The Charity Commission reported in 2024 that its inquiry had found many "serious abuse allegations" of offences committed against pupils by monks and staff over the preceding decade, with "significant weaknesses" in the safeguarding, governance and management of the two trusts running the college.

===Construction===
Ampleforth Abbey Trust successfully sued project management firm Turner & Townsend in 2012 when the latter engaged a construction company to build residential accommodation for college students, relying on a series of letters of intent instead of a formal contract.
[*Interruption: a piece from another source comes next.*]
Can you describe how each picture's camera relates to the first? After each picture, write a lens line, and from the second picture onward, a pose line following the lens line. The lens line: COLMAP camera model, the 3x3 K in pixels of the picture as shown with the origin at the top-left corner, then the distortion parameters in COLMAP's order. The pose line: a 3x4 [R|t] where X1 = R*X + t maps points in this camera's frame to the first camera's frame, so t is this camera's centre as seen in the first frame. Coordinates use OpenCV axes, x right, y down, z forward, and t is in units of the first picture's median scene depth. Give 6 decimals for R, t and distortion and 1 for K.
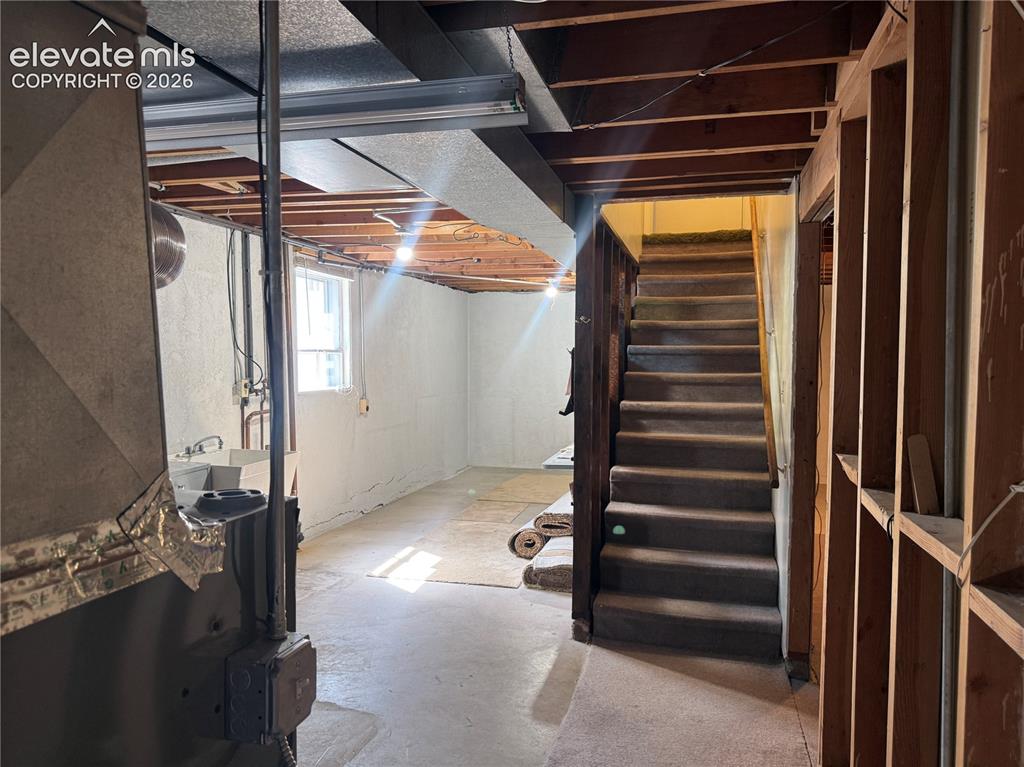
lens RADIAL K [[721.1, 0, 516.1], [0, 721.1, 382.8], [0, 0, 1]] dist [0.076441, -0.005062]
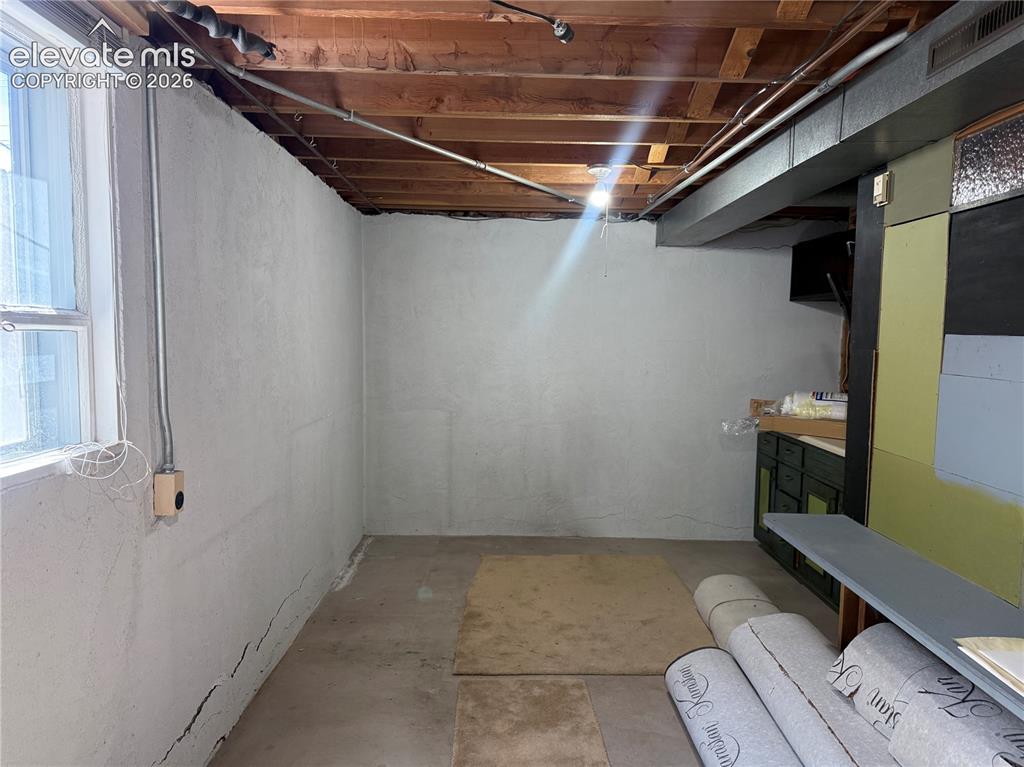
lens RADIAL K [[721.1, 0, 508.4], [0, 721.1, 390.4], [0, 0, 1]] dist [0.076441, -0.005062]
pose [[0.964445, -0.009132, 0.264125, -0.150439], [-0.003908, 0.998801, 0.048804, -0.030251], [-0.264254, -0.048101, 0.963253, 0.647985]]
The college's position was undermined in the absence of a contract, and the court found that Turner & Townsend had breached their duty of care in leaving the trust exposed without contractual protection.

==List of headmasters (incomplete)==
- Dom Edmund Matthews (1903–1924)
- Dom Paul Nevill (1924–1954)
- Dom William Price (1954–1964)
- Dom Patrick Barry (1964–1979)
- Dom Dominic Milroy (1980–1991)
- Dom Leo Chamberlain (1992–2003)
- Dom Gabriel Evett (2004–2013)
- David Lambon (2013–2016)
- Dom Wulstan Peterburs (2016–2019)
- Robin Dyer (2019–2022)
- Peter Roberts (2023–2024)
- Jon Mutton (2025–)

==Notable Old Amplefordians==

The school has educated many notable figures including King Letsie III of Lesotho; Rupert Everett; David Stirling, Edward Stourton, Lord Fellowes of West Stafford; Lord Bamford; Sir Antony Gormley; James O'Brien; Timothy Oulton; Robert Nairac; actor James Norton; painter Vincent Haddelsey, Rugby World Cup winner Lawrence Dallaglio; authors Piers Paul Read and John William Polidori; historians William Dalrymple, Patrick French and John Keay.